Records to use:
* * * * * * * * *

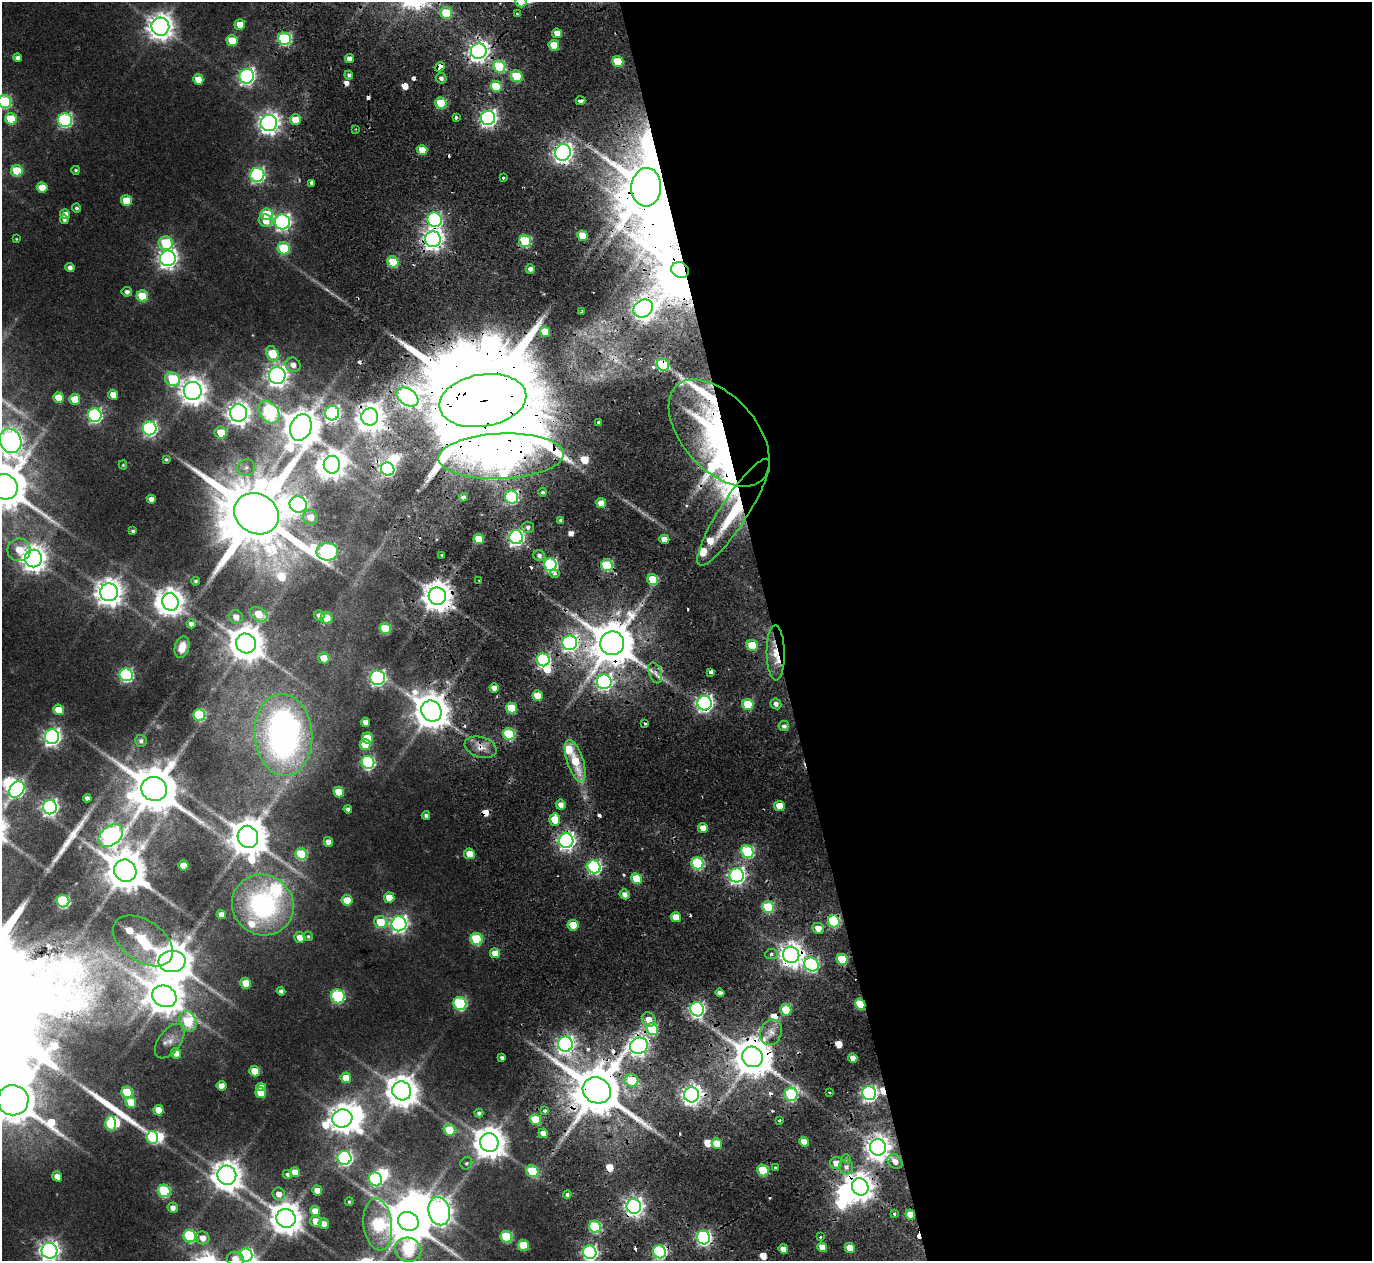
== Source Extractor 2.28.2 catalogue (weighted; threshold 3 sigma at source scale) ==
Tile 8 of 4 x 4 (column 4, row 2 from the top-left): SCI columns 4109-5478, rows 2626-3884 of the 5478 x 5297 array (HDU 1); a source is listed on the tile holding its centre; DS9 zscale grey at full resolution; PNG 1374 x 1263 px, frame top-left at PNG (2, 2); each listed source drawn as its Kron ellipse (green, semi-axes under 4 px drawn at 4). Shown black and unused: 44% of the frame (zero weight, under 2 of 4 exposures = <1% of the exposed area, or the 3 px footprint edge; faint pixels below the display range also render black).
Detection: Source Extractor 2.28.2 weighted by HDU 2 'WHT'; one run over the whole footprint, this tile lists its part. Background 0.0284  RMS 0.0048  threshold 0.0215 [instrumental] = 3 sigma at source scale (4.5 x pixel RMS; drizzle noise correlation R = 1.50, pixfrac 1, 0.0396/0.0396 arcsec/px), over >= 5 px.
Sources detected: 369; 4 too faint to see at this stretch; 19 inside a brighter object's white glare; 30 cosmic-ray / hot-pixel residue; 2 long thin detections or spike segments (spike, bleed or trail) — neither listed nor drawn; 9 inside a brighter listed object's ellipse — not listed separately; the other 305 listed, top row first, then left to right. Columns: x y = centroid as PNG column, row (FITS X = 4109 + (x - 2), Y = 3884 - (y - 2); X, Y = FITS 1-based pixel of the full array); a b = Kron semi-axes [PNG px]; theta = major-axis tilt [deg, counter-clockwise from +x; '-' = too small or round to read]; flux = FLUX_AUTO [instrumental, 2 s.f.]
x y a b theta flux
521 2 6 5 - 5.6
446 13 6 5 - 19
517 14 3 3 - 0.79
240 25 5 5 - 6.5
160 27 9 9 - 550
557 33 5 4 - 4.9
285 39 6 6 - 63
232 41 6 5 - 14
554 45 5 5 - 9.7
479 51 8 7 - 300
18 58 4 4 - 1.7
349 59 4 4 - 2.5
618 62 6 5 - 16
440 67 5 3 - 44
499 67 6 5 - 38
349 75 4 4 - 1.1
247 76 7 7 - 160
517 76 6 5 - 19
441 78 5 5 - 1.7
198 79 5 5 - 6.2
496 86 6 5 - 16
580 101 5 3 - 5.5
5 102 6 6 - 52
441 103 6 5 - 20
456 117 3 3 - 2.1
488 118 7 7 - 180
11 119 6 5 - 21
65 120 7 7 - 87
295 120 5 5 - 8.5
269 123 8 8 - 310
355 129 3 3 - 0.49
422 150 5 5 - 7.5
563 152 8 7 - 290
76 170 4 4 - 0.77
17 171 6 5 - 24
257 175 7 7 - 100
503 178 3 3 - 1.9
312 183 4 3 - 3.9
42 187 5 5 - 7.7
646 187 19 15 86 3100
126 201 6 5 - 13
77 208 4 3 - 1
65 214 5 4 - 3.1
267 214 6 6 - 18
64 219 5 4 - 1.4
435 220 7 7 - 99
266 221 7 6 - 5.2
282 222 7 7 - 160
582 236 5 5 - 11
16 239 4 3 - 0.44
433 239 8 8 - 320
525 241 6 6 - 41
166 243 7 6 - 30
284 248 6 6 - 32
168 258 8 7 - 260
393 262 5 5 - 19
70 267 4 4 - 2.3
530 269 4 4 - 2.1
680 270 9 7 -31 2400
127 292 5 5 - 1.8
142 296 6 5 - 18
643 308 10 8 31 310
581 312 3 3 - 1.3
545 332 5 5 - 9.4
272 354 8 5 -62 19
293 365 8 7 - 3.1
663 365 6 5 - 37
277 375 8 8 - 290
173 379 8 6 -32 28
193 391 9 9 - 570
113 395 5 4 - 4.6
407 397 12 8 -34 190
58 398 5 5 - 9
75 399 5 5 - 12
483 400 44 26 9 24000
269 412 12 8 -52 68
238 413 9 8 - 370
332 413 7 7 - 130
95 415 7 7 - 90
370 417 8 8 - 600
599 422 3 3 - 4.3
301 427 14 10 69 1300
150 428 7 7 - 110
221 433 6 6 - 12
719 433 64 37 -49 110
10 441 12 10 -62 400
501 456 63 22 2 310
166 459 3 3 - 0.73
123 465 5 4 - 0.53
332 465 9 8 - 480
246 467 9 8 - 2
388 469 7 6 - 83
4 487 14 12 -28 2200
542 492 4 4 - 1.4
463 497 4 4 - 1.5
512 497 6 6 - 65
151 499 4 4 - 2.4
601 503 5 5 - 7.4
298 504 9 8 - 94
734 512 63 13 57 34
256 514 23 20 -28 7300
311 517 7 7 - 4.7
560 520 4 4 - 1
528 527 6 5 - 1.5
133 531 4 3 - 1
516 537 7 7 - 140
479 539 5 5 - 11
664 539 5 4 - 4.8
19 550 11 11 - 8.7
327 552 11 8 1 120
442 555 3 2 - 0.44
539 556 6 5 - 1.7
33 559 9 8 - 520
550 565 6 6 - 77
607 565 6 5 - 41
555 574 5 4 - 2
479 580 2 2 - 0.42
653 580 5 5 - 15
196 581 4 4 - 0.85
109 592 9 9 - 600
437 596 9 8 - 810
170 602 9 8 - 570
259 614 9 6 -29 11
319 615 5 5 - 2.2
236 617 7 6 - 4.2
327 618 6 5 - 7.9
191 624 5 4 - 2.3
385 629 6 5 - 27
246 643 10 9 - 1100
570 643 7 7 - 130
612 643 12 12 - 2300
752 645 5 5 - 15
182 647 11 7 74 5.1
776 653 27 9 -89 10
324 658 6 5 - 5.6
543 660 6 6 - 82
711 672 4 3 - 2.1
655 673 11 6 -70 2.7
126 675 6 6 - 85
378 678 7 7 - 120
604 682 7 7 - 120
494 688 5 4 - 4.2
538 696 5 5 - 12
704 703 7 7 - 170
748 704 6 5 - 22
776 704 5 5 - 2.1
511 708 5 5 - 19
58 710 5 5 - 9.5
431 711 11 10 - 1200
199 715 6 6 - 37
365 722 5 4 - 3.5
645 724 3 3 - 1.2
784 726 5 5 - 1.9
509 734 6 5 - 41
283 735 41 29 -85 170
52 737 7 7 - 190
368 738 6 5 - 15
141 741 6 5 - 1.2
365 745 5 5 - 11
481 747 16 10 -17 5.2
575 761 22 8 -72 16
368 762 6 6 - 77
17 789 9 6 53 96
154 789 13 12 - 2500
339 792 5 5 - 12
87 798 4 4 - 2
561 805 5 5 - 3.1
779 806 5 5 - 7.3
50 807 7 7 - 160
348 809 4 4 - 1.5
426 815 4 4 - 1.3
555 819 6 5 - 11
703 828 5 4 - 4.7
111 835 13 9 38 240
248 837 11 10 - 1500
566 841 7 7 - 200
328 842 5 4 - 3.9
747 851 6 6 - 53
301 854 6 5 - 30
469 854 5 5 - 6.4
698 863 6 6 - 51
183 866 5 5 - 7.8
594 867 7 6 - 95
125 871 11 11 - 1800
737 875 7 7 - 170
637 879 5 5 - 21
625 894 5 4 - 2.7
389 898 5 5 - 7.6
347 900 5 5 - 10
63 901 6 6 - 57
263 905 31 30 - 77
768 907 6 5 - 31
221 914 5 4 - 3.4
676 917 5 5 - 6.1
834 921 6 6 - 45
380 922 6 5 - 16
399 924 7 7 - 190
573 925 5 5 - 12
818 928 6 5 - 5.3
308 936 5 4 - 0.67
300 937 5 5 - 4.6
476 939 6 6 - 37
143 941 33 20 -34 59
495 953 5 5 - 7.7
771 954 6 5 - 1.2
791 955 8 8 - 480
842 959 6 5 - 24
172 961 13 10 3 1600
811 964 7 6 - 87
246 983 5 5 - 9.6
281 991 4 4 - 1.5
720 993 4 4 - 2.6
164 996 12 10 -25 1300
338 996 7 6 - 52
460 1003 7 6 - 55
860 1004 6 5 - 26
697 1009 7 6 - 120
786 1010 6 5 - 10
649 1020 8 6 -57 5.1
188 1021 11 8 -63 29
652 1029 6 5 - 29
771 1032 13 10 69 4.9
170 1041 20 11 53 4.2
565 1044 7 7 - 180
639 1046 9 8 - 230
176 1053 5 5 - 4.3
752 1057 10 10 - 1600
502 1058 4 4 - 1.3
853 1058 5 4 - 3.3
255 1071 5 5 - 9.8
346 1078 5 5 - 8.5
632 1080 7 6 - 14
221 1086 5 5 - 4.2
261 1087 5 4 - 3
597 1090 14 12 -28 3100
402 1091 10 9 - 910
127 1092 6 5 - 26
261 1093 5 5 - 10
830 1093 3 2 - 0.51
869 1093 7 7 - 160
791 1094 6 6 - 56
692 1095 7 7 - 280
13 1100 15 15 - 2400
131 1102 6 5 - 9.5
159 1110 5 5 - 7.1
545 1111 3 3 - 1.6
479 1113 4 4 - 1.2
342 1118 10 9 - 580
535 1120 5 5 - 19
780 1120 3 2 - 0.63
110 1124 7 5 -90 24
450 1130 6 5 - 13
543 1133 5 4 - 3
152 1137 6 6 - 42
489 1142 9 9 - 900
804 1142 5 4 - 5.1
717 1144 5 5 - 10
878 1147 8 8 - 460
345 1158 7 7 - 120
846 1159 5 4 - 0.77
895 1161 8 6 -46 3.7
466 1163 6 6 - 0.91
836 1163 6 6 - 3.7
846 1167 7 7 - 2.1
775 1168 3 3 - 1.9
763 1170 6 5 - 21
532 1171 6 5 - 26
295 1172 5 5 - 5.6
287 1174 5 4 - 1.1
227 1175 10 9 - 730
57 1176 5 4 - 4
375 1179 7 6 - 61
860 1187 9 8 - 560
317 1190 5 4 - 5
164 1191 6 6 - 46
279 1194 6 6 - 3.5
567 1194 4 4 - 1.1
349 1202 4 4 - 0.77
634 1206 7 7 - 250
173 1208 5 5 - 3
315 1211 5 5 - 5.7
439 1211 14 10 -77 520
894 1214 3 3 - 1.3
910 1214 5 4 - 6.4
286 1218 10 9 - 850
316 1221 6 5 - 6.4
408 1221 10 9 - 1900
324 1223 5 5 - 3.6
378 1224 26 14 -83 60
595 1227 6 5 - 42
190 1236 6 6 - 53
506 1237 6 5 - 32
820 1237 2 2 - 0.54
203 1238 7 6 - 4.2
703 1238 7 6 - 130
523 1245 5 5 - 16
822 1247 5 4 - 4.9
850 1248 5 5 - 7.6
783 1249 5 4 - 3.9
408 1250 13 12 - 53
49 1251 8 7 - 280
590 1252 7 6 - 140
659 1252 6 6 - 85
246 1255 6 6 - 96
235 1259 8 7 - 6.4
Overlapping masked pixels (flux is a lower limit): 45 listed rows (the first 20) at x y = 479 51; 440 67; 517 76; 563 152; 646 187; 435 220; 433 239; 525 241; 393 262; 680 270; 643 308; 663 365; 483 400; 370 417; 719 433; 501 456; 512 497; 734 512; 607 565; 437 596
Isophote crosses this tile's border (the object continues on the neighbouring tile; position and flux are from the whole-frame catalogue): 9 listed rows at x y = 521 2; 5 102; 10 441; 4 487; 13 1100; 49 1251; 590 1252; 246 1255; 235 1259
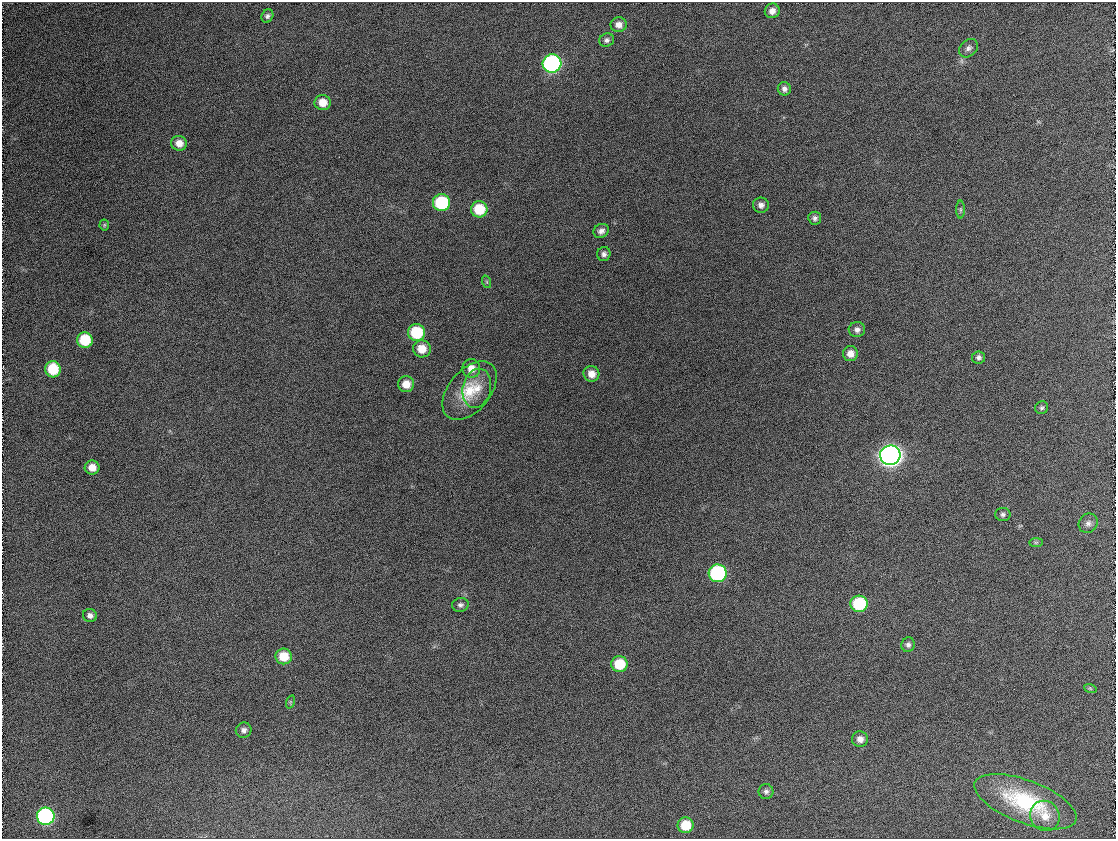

* * * * * * * * *

Your instructions: Copy out everything from the start of the entries down to and including the line containing "Detection: Source Extractor", substituting "catalog" for "catalogue" and changing nothing else. Leave the pictures out.

Response below:
== Source Extractor 2.28.2 catalog (weighted; threshold 3 sigma at source scale) ==
Tile 8 of 4 x 4 (column 4, row 2 from the top-left): SCI columns 4109-5478, rows 2626-3884 of the 5478 x 5297 array (HDU 1); a source is listed on the tile holding its centre; DS9 zscale grey at full resolution; PNG 1374 x 1263 px, frame top-left at PNG (2, 2); each listed source drawn as its Kron ellipse (green, semi-axes under 4 px drawn at 4). Shown black and unused: 44% of the frame (zero weight, under 2 of 4 exposures = <1% of the exposed area, or the 3 px footprint edge; faint pixels below the display range also render black).
Detection: Source Extractor 2.28.2 weighted by HDU 2 'WHT'; one run over the whole footprint, this tile lists its part. Background 0.0284  RMS 0.0048  threshold 0.0215 [instrumental] = 3 sigma at source scale (4.5 x pixel RMS; drizzle noise correlation R = 1.50, pixfrac 1, 0.0396/0.0396 arcsec/px), over >= 5 px.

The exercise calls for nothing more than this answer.